La recesión democrática tiene una característica en la que es menester detenerse: los ataques provienen desde distintos extremismos ―izquierdas, nacionalismos, neoliberales, fundamentalismos, neocomunismos y más―. A estos han venido a sumarse los personalismos, es decir, las figuras megalómanas que, asumiendo cualquier disfraz político-ideológico, actúan contra la estabilidad democrática. Estos personalismos no tardan en convertirse en enemigos del modelo democrático-liberal, porque su motor irreducible no es otro que prolongarse en el poder de forma indefinida.
En un foro al que tuve la ocasión de asistir, Fukuyama puso especial foco en la desigual distribución de la riqueza, que sería uno de los elementos que socavan la credibilidad de la democracia liberal ante los ciudadanos. Se trata de un elemento que merece un análisis de mayor profundidad, en el caso de América Latina, ya que salvo países como Venezuela, Nicaragua, Cuba, Haití y algún otro, en casi toda la región, los datos de distribución de la riqueza, desde comienzos de los noventa a esta fecha, han mejorado de forma sustantiva.
Hay que recordar en el marco de esta reflexión que el capitalismo, combinado con el Estado de Derecho, ha demostrado ser la estructura socioeconómica, el sistema que mejores resultados ha mostrado, a lo largo de las décadas, en los más diversos indicadores sociales y económicos.
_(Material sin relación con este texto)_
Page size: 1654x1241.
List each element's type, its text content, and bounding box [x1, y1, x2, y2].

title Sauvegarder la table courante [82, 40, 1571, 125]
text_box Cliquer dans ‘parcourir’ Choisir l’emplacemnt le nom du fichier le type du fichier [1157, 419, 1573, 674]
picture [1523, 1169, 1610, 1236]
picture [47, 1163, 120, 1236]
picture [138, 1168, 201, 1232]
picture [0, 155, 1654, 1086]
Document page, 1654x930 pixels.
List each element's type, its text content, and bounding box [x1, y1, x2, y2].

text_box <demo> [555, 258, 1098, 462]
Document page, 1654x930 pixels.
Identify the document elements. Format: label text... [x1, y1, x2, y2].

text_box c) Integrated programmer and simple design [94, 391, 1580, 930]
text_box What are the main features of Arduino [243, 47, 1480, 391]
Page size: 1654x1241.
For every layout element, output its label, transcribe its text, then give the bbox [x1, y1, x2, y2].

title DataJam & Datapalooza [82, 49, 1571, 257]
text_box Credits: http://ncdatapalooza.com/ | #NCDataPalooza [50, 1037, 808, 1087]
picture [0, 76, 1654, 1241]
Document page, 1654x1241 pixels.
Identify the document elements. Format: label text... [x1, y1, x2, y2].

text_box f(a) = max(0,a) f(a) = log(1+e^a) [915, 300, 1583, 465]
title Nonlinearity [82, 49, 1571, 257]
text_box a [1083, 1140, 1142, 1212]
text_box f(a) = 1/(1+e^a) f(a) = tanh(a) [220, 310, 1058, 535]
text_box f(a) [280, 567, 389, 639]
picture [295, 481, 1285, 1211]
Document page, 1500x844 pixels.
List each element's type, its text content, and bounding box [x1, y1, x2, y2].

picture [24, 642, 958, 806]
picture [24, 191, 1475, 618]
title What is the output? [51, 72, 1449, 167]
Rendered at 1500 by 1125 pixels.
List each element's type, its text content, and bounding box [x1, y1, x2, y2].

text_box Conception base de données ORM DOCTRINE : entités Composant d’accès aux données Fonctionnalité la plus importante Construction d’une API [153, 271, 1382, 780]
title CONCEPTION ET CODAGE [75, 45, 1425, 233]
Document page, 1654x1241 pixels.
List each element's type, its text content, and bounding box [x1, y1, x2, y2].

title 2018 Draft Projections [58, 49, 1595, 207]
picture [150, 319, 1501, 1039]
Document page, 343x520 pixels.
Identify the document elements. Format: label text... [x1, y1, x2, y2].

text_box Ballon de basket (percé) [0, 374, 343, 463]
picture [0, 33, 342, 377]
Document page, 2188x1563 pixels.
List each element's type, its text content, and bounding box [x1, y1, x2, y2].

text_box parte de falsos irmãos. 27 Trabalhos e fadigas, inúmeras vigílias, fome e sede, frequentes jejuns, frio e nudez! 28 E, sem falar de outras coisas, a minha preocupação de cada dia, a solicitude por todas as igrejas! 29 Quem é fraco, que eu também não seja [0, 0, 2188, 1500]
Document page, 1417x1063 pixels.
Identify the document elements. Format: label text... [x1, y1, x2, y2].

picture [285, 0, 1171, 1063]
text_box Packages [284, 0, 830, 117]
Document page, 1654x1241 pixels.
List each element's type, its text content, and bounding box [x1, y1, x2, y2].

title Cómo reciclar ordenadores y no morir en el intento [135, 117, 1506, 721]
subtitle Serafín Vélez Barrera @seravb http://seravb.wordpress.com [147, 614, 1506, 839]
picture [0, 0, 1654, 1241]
A pesar de sus errores o de su amplio potencial de perfectibilidad, sigue siendo el modelo que más progreso genera, el que ofrece más oportunidades a las familias, el que mejor gestiona cuestiones fundamentales como el acceso a la justicia o a las ayudas gubernamentales.
Contra los que idealizan la acción ilimitada del mercado, como la solución a las fallas de la economía, Fukuyama sostiene: el Estado debe intervenir, de forma limitada. También otros autores, que coinciden en el objetivo de defender el modelo liberal, señalan: salvar al modelo liberal de su creciente deterioro exige reconocer que la globalización, ahora acelerada por la revolución tecnológica, aumenta las desigualdades e impacta negativamente en los ingresos, por ejemplo, de capas enteras de las clases medias en todos los continentes.
En el auge de los populismos, la tensión entre los beneficiados y los castigados por los nuevos modelos productivos del capitalismo digital es un factor que no puede desconocerse. La desigualdad salarial, la desregulación de las relaciones laborales, la precarización creciente de los empleos, la robotización de líneas de producción (especialmente en el sector industrial y en ciertos servicios) son fuente indiscutible de un malestar que, de lo económico y laboral, se expande, confunde y mezcla, con lo político y lo social.
Hay una constante actividad propagandística de los enemigos de la libertad, que consiste en establecer una asociación directa entre democracia liberal y capitalismo salvaje, cuyo principal objetivo es el desconocimiento de lo obvio: que no existe, al menos hasta ahora, un modelo mejor que el liberal, capaz, a un mismo tiempo, de garantizar las libertades políticas e individuales, y generar los correctivos necesarios para que la riqueza esté cada vez mejor repartida, sin olvidar nunca que todo esfuerzo de distribución social solo será sostenible bajo la premisa de mejorar constantemente.